Watson Institute at Brown University
Stone Inequality Initiative

About the Initiative

Over the past four decades, the United States has become the most unequal nation among rich countries, especially when it comes to the income of the top 1 percent. Since 1980, their share of the national income shot up by 10 percentage points, five times as much as in Western Europe. The rise of great wealth has transformed not only the American economy, it has refashioned American society, politics, and culture. The Stone Initiative investigates the ways that this inequality has ramified through these different domains of American life, transforming people, places, and institutions.   

Through multi-disciplinary inquiry and a set of linked activities, we aim to provoke new thinking about what inequality looks like, how America has changed as it has become more unequal, and how our new gilded age might ultimately come to an end. 

Our aim is to provoke what Brown University does so well. Gather students and faculty from across the campus for a multidisciplinary conversation–energized by a desire to understand and address what may be the greatest problem of our time.

Director's Message

Welcome to the James and Catherine Stone Initiative on Inequality at Brown University’s Institute for International and Public Affairs. This initiative brings together the Brown Community–as students, teachers, and scholars–for an urgent conversation about the inequality. Our emphasis is on how great wealth distorts–perhaps even threatens–the republic. The work of the initiative centers on three questions: What does inequality look like today? More important, what does terrific wealth do to the United States–how does it affect our politics, our society, our culture, our sense of public interest and shared fate? And–perhaps the most vital question–how do Gilded Ages end? 

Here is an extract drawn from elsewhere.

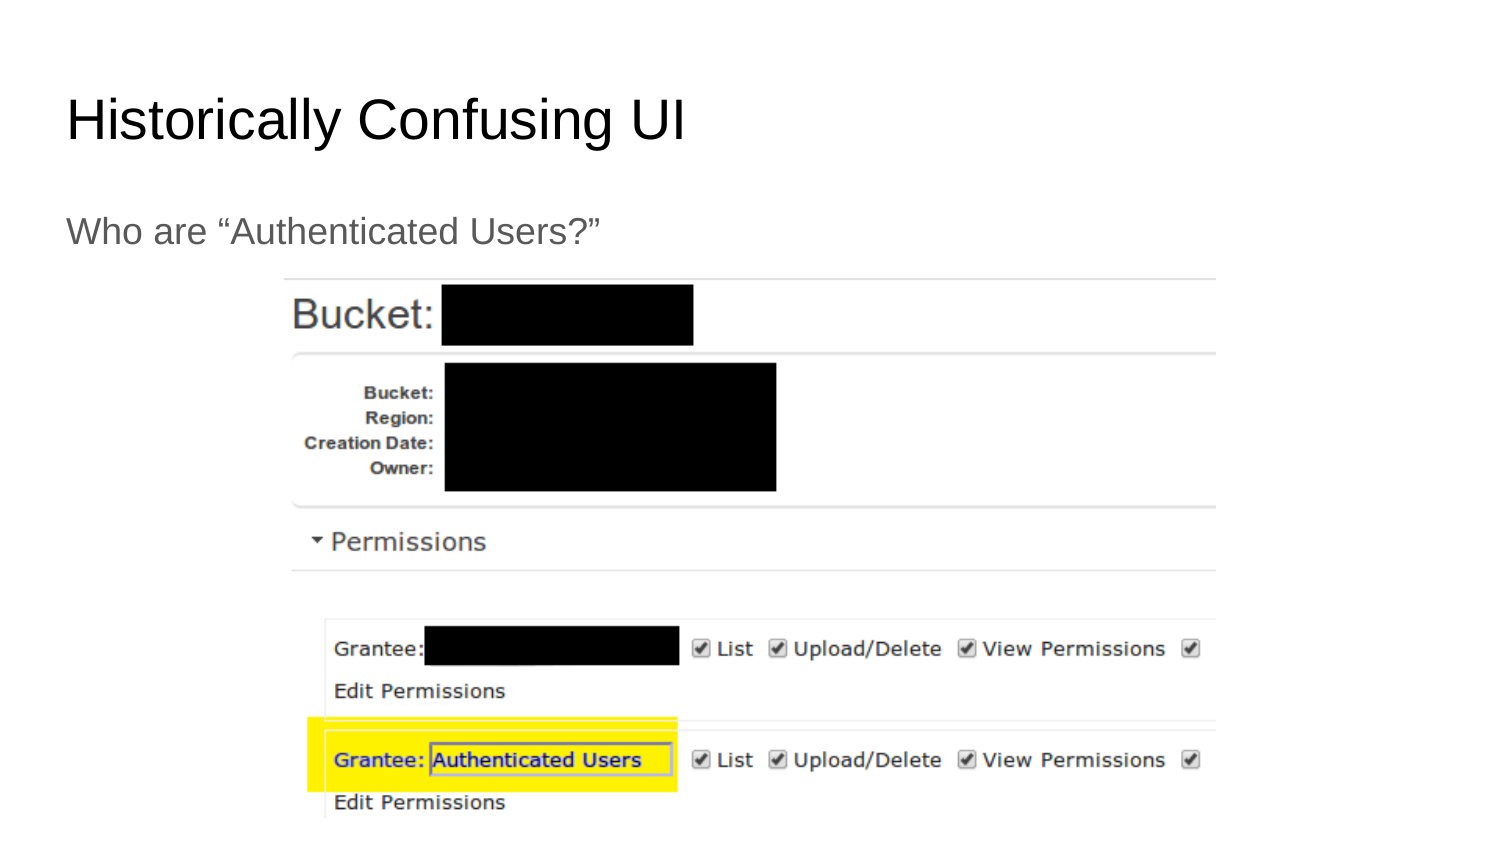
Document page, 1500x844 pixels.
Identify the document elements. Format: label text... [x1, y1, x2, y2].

title Historically Confusing UI [51, 72, 1449, 167]
list Who are “Authenticated Users?” [51, 189, 1449, 283]
picture [284, 277, 1216, 819]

To begin to answer these questions we have launched a set of activities to support research and teaching on these topics. These include:

  • an interdisciplinary faculty seminar that meets once a month to share research and teaching related to inequality and to engage with invited speakers. 

  • Public programming that features the authors of recent books that examine inequality from distinctive perspectives

  • Research grants for students interested in launching projects that examine inequality from diverse perspectives. See the call for proposals on the homepage of our website.

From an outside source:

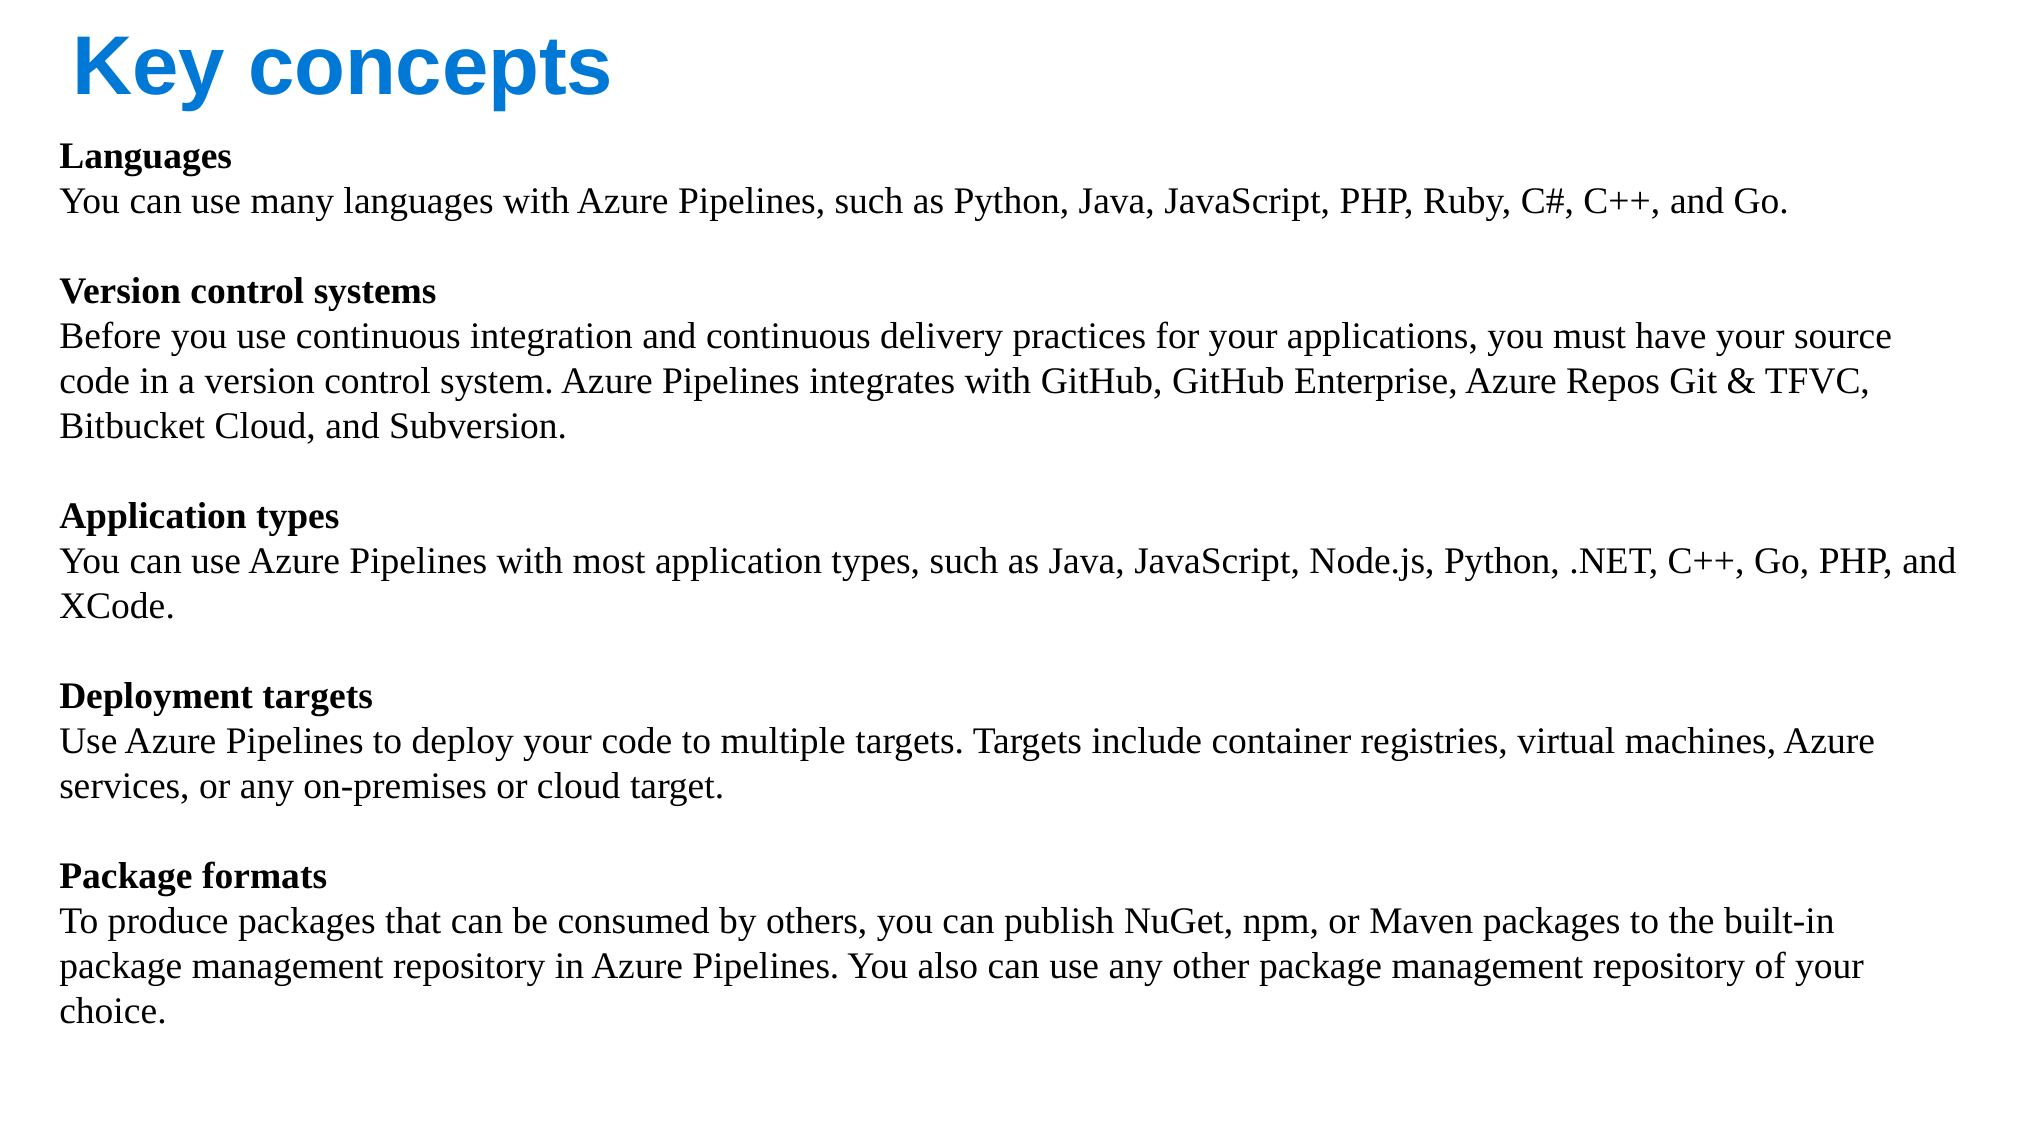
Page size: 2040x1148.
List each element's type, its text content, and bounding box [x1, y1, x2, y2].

text_box Languages You can use many languages with Azure Pipelines, such as Python, Java, JavaScript, PHP, Ruby, C#, C++, and Go. Version control systems Before you use continuous integration and continuous delivery practices for your applications, you must have your source code in a version control system. Azure Pipelines integrates with GitHub, GitHub Enterprise, Azure Repos Git & TFVC, Bitbucket Cloud, and Subversion. Application types You can use Azure Pipelines with most application types, such as Java, JavaScript, Node.js, Python, .NET, C++, Go, PHP, and XCode. Deployment targets Use Azure Pipelines to deploy your code to multiple targets. Targets include container registries, virtual machines, Azure services, or any on-premises or cloud target. Package formats To produce packages that can be consumed by others, you can publish NuGet, npm, or Maven packages to the built-in package management repository in Azure Pipelines. You also can use any other package management repository of your choice. [44, 123, 1983, 1084]
title Key concepts [72, 11, 895, 116]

  •  A website that will serve as a node for research and teaching resources that offer wide-lens perspectives on American inequality. To that end, our website features a syllabi bank that collects syllabi focused on different dimensions of inequality including the history of capitalism, wealth and poverty in cities; and the political economy of hard policy problems including taxing the rich.  We are developing a bibliography of research on the political, social and cultural impacts of inequality as well as an occasional blog that comments on inequality in the news.